Pusiaki’s sharp wit captures snapshots of the values of Tongan women in the shape of three sisters and a Greek chorus of their alter egos who appear in the women’s dreamworlds. It is quite other worldly, yet strangely real, and makes for some hirsute hilarity – female grooming will just never be the same again!
In a quite different tone, the personal narrative of Prexcott-Faletau makes for a compelling and deeply moving auto-narrative about differences in a family full of men. Amanaki translates as ‘hope’ – I don’t want to give too much away because you really should go and see it.

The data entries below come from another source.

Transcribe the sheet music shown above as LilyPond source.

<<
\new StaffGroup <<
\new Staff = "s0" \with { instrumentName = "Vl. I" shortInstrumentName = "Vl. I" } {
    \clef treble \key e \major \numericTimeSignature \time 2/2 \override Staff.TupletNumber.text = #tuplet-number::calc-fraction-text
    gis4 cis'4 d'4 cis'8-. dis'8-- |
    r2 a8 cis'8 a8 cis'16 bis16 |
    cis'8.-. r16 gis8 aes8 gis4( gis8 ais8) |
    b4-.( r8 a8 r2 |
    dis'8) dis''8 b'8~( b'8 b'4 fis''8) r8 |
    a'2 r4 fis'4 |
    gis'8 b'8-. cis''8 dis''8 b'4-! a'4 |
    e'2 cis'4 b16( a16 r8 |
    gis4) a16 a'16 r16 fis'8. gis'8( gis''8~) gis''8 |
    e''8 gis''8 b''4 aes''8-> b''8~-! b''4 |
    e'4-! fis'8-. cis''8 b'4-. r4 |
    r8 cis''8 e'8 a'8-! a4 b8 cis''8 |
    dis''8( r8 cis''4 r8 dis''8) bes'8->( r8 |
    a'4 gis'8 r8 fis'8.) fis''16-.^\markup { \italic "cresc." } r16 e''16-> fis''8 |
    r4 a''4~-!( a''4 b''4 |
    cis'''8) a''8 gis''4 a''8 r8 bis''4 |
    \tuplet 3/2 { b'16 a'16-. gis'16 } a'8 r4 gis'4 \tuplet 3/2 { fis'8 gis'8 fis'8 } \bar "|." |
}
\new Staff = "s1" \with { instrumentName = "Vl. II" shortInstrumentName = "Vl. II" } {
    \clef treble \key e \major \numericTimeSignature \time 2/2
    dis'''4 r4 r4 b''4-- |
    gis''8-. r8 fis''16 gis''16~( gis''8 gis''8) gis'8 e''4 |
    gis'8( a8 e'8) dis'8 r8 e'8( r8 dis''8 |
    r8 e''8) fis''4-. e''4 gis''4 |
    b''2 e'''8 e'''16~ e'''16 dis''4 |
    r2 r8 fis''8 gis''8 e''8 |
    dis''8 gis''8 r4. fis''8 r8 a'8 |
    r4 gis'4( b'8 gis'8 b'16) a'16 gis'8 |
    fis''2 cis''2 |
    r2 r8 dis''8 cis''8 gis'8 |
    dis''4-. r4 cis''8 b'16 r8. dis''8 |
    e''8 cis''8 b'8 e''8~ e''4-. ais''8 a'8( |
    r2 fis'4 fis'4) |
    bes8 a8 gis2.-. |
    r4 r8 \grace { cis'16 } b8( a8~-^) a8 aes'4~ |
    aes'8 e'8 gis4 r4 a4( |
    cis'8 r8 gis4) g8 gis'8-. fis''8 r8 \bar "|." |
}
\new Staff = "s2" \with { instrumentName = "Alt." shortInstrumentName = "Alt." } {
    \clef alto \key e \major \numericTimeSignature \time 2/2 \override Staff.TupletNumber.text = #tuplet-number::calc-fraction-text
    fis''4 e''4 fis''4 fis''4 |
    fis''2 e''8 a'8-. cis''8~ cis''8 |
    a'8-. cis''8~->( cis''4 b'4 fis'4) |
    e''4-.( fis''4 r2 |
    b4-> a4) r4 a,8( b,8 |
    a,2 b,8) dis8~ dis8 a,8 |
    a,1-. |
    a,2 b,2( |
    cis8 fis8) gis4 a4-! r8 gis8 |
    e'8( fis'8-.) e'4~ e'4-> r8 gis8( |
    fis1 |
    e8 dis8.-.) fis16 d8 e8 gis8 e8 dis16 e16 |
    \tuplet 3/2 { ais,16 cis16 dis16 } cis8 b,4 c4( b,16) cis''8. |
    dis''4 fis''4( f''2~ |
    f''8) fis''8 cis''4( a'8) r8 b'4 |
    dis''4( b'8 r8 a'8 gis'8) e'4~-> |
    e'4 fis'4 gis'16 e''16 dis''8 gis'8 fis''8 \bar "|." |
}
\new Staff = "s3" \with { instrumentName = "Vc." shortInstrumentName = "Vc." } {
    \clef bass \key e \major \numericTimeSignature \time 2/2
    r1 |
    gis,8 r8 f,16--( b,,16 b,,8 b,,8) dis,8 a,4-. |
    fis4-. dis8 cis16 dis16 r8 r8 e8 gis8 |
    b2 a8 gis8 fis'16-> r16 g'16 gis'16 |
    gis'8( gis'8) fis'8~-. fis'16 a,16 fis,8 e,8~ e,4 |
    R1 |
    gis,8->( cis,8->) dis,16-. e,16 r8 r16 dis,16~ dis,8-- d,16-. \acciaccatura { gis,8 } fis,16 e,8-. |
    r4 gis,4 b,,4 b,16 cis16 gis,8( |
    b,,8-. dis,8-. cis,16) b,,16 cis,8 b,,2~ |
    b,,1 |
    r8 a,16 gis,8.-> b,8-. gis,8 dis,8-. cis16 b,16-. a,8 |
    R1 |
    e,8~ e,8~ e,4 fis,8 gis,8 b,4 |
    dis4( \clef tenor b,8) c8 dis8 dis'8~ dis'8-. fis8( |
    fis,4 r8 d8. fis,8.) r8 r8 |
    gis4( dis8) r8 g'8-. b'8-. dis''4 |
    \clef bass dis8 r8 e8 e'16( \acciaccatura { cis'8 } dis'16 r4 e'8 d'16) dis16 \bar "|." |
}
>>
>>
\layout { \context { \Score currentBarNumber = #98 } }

The other two works are by Lima’s director Olivia Taouma. A short film, Father, filmed and edited by Samson Chan-Boon, and a dance/physical theatre work for nine dancers, Sala’s World, are ambitious pieces featuring the evening’s characteristic mix of humour, drama, contemporary dance, contact work and Pacific worldview. There are some involving moments in these pieces, and it will be interesting to see how the film/live performance mix develops during the upcoming workshops before the show takes to the stage again in September.
In Lima there are choreographers and performers to watch out for in the future. The Pacific Institute of Performing Arts, from which they graduated, seems to be offering an important and needed pathway in tertiary education for Aotearoa, in which Pacific legacies, past and present, are cherished.